Nash Lowis

Personal information
- Nationality: Australian
- Born: 6 November 1999 (age 26) Townsville, Queensland, Australia
- Height: 1.96 m (6 ft 5 in)
- Weight: 102 kg (225 lb)

Sport
- Sport: Track and Field
- Event: Javelin

Achievements and titles
- Personal best(s): Javelin: 82.40 m (Geneva, 2024)

Medal record
Men's athletics
Representing Australia
World U20 Championships
| Gold medal – first place | 2018 Tampere | Javelin |
Oceania Athletics Championships
| Gold medal – first place | 2024 Suva | Javelin throw |
| Gold medal – first place | 2019 Townsville | Javelin throw |

= Nash Lowis =

Australian athlete

Nash Lowis (born 6 November 1999) is an Australian javelin thrower. He was the gold medalist at the 2018 IAAF World U20 Championships, and a two-time winner of the Oceania Athletics Championships.

==Biography==
Lowis is from Charters Towers, Queensland. In March 2018, Lowis placed second in the javelin throw at the Australian Trials, behind Cameron McEntyre. Lowis subsequently won the gold medal at the 2018 IAAF World U20 Championships in Tampere, Finland, with a personal best throw of 75.31 metres. He had previously increased his personal best to 74.38 metres to qualify for the final.
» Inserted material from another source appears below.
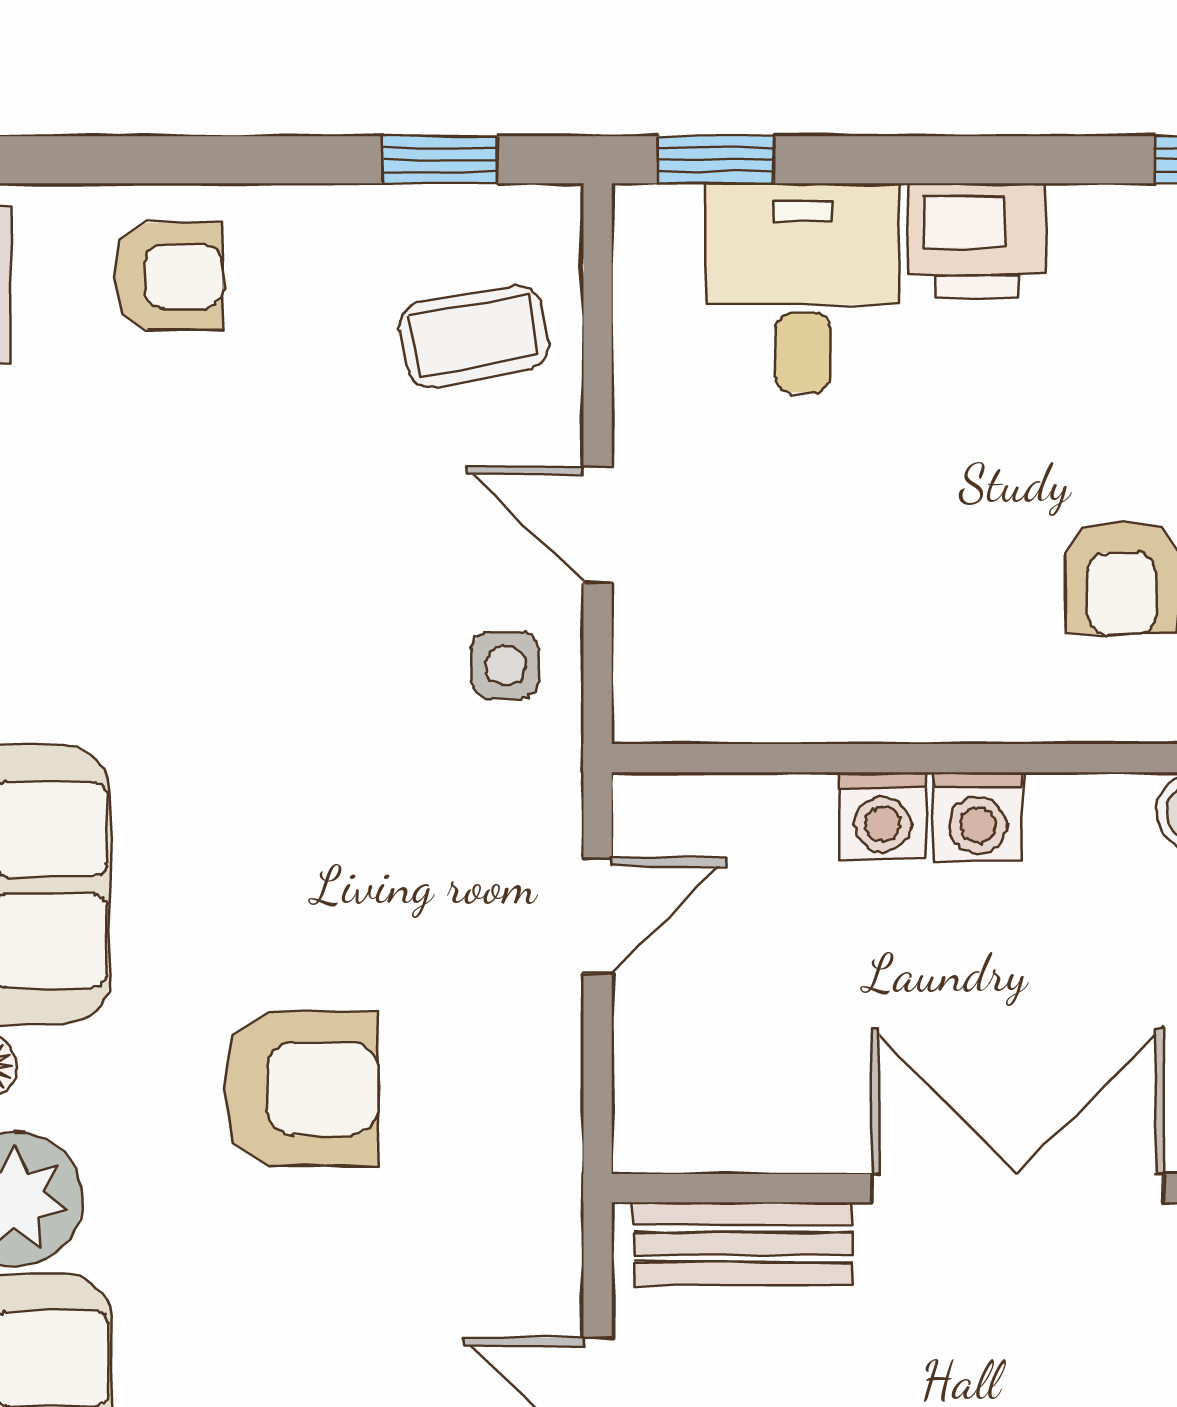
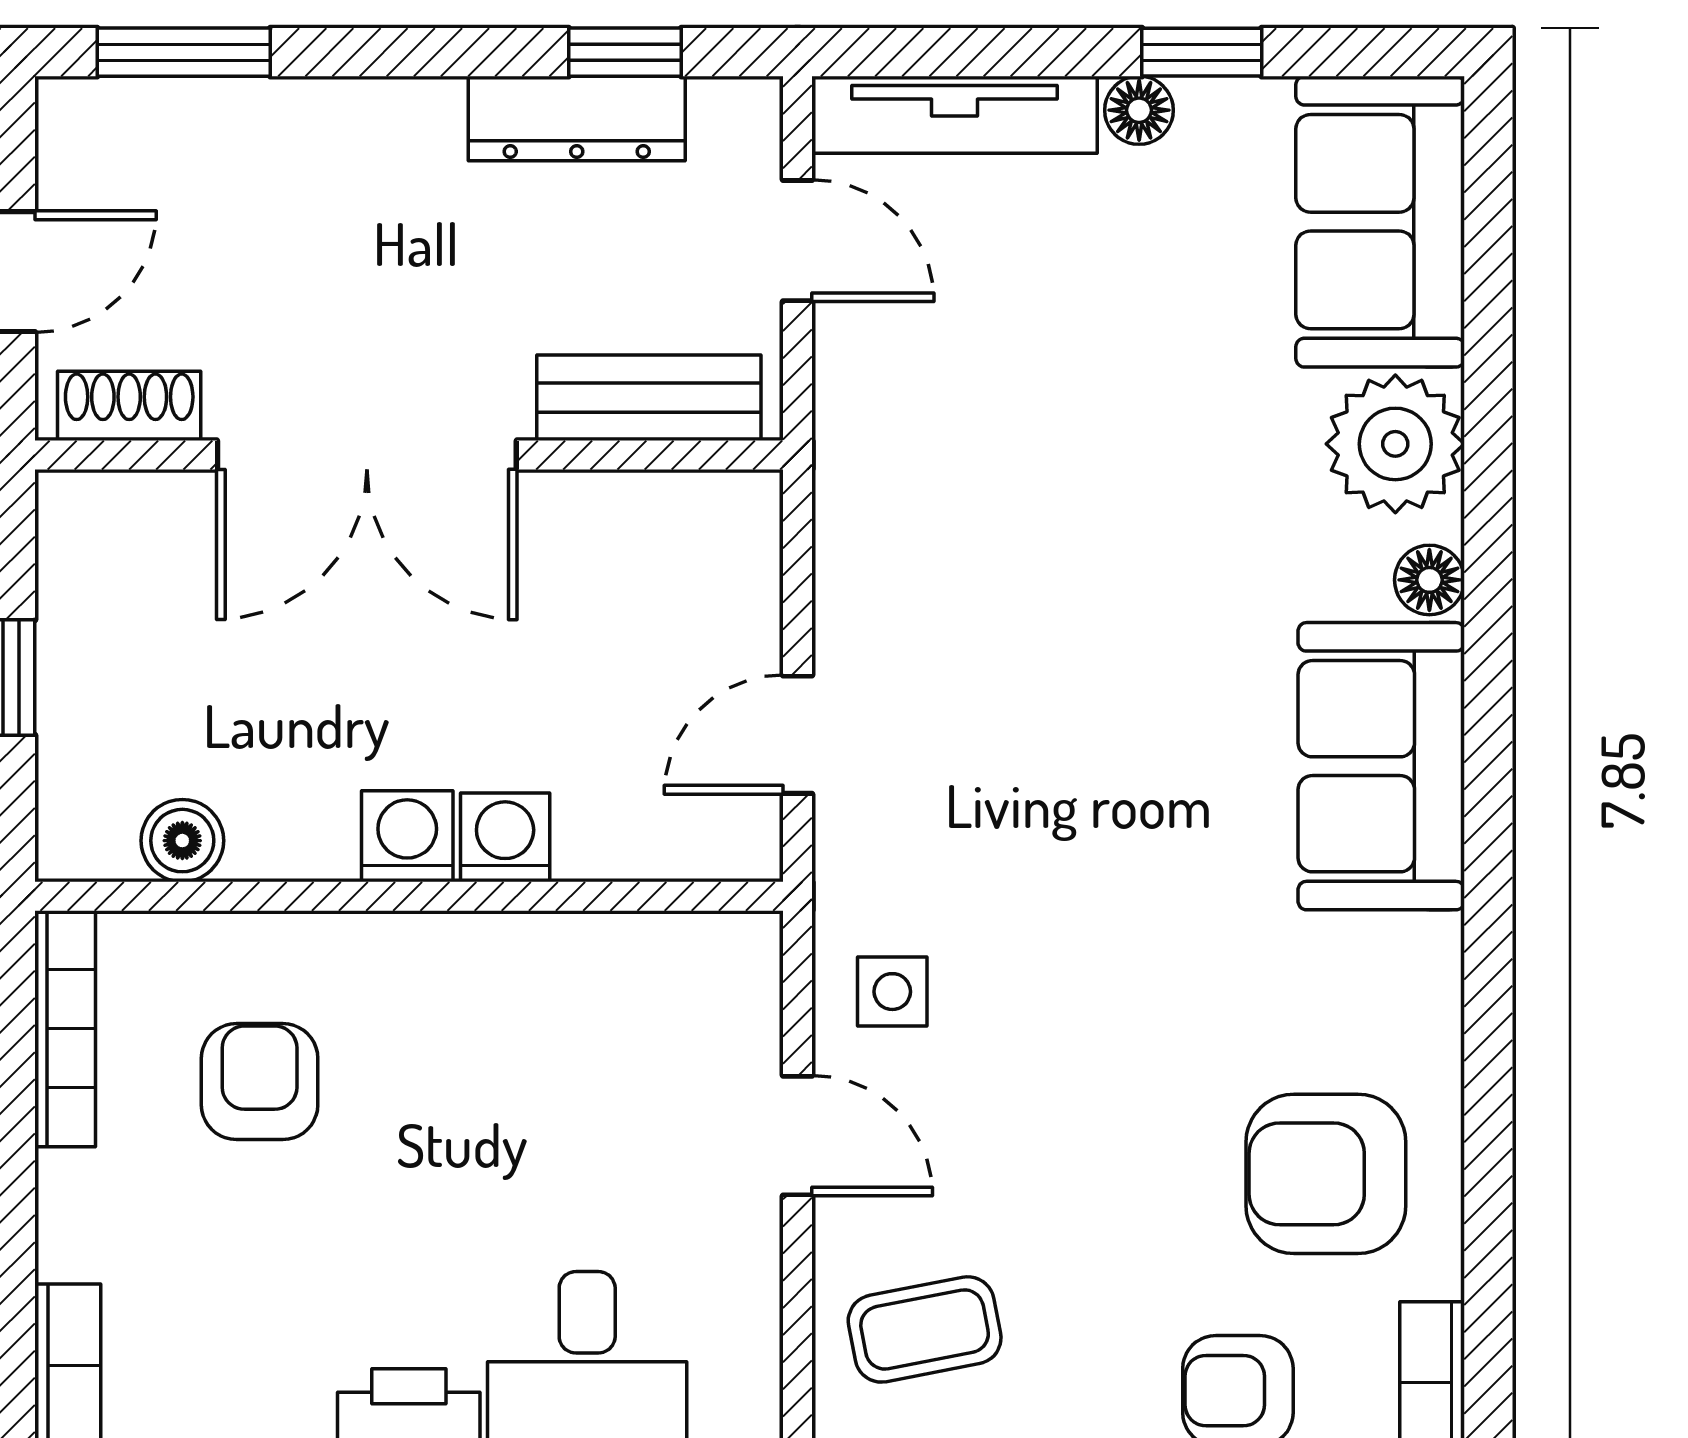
armchair: (301, 1089) -> (1326, 1174), moved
Lowis increased his personal best to 80.10m on June 1, 2019 in Townsville, Queensland, before winning the gold medal at the 2019 Oceania Athletics Championships in the same city on June 26, with a championship record 79.10m.

In June 2024, he was the gold medalist at the 2024 Oceania Athletics Championships in Suva, Fiji, throwing a championship record 79.67 metres to finish ahead of Cameron McEntyre. Later that month, Lowis set a new personal best with a throw of 82.40 metres whilst competing in Geneva, Switzerland.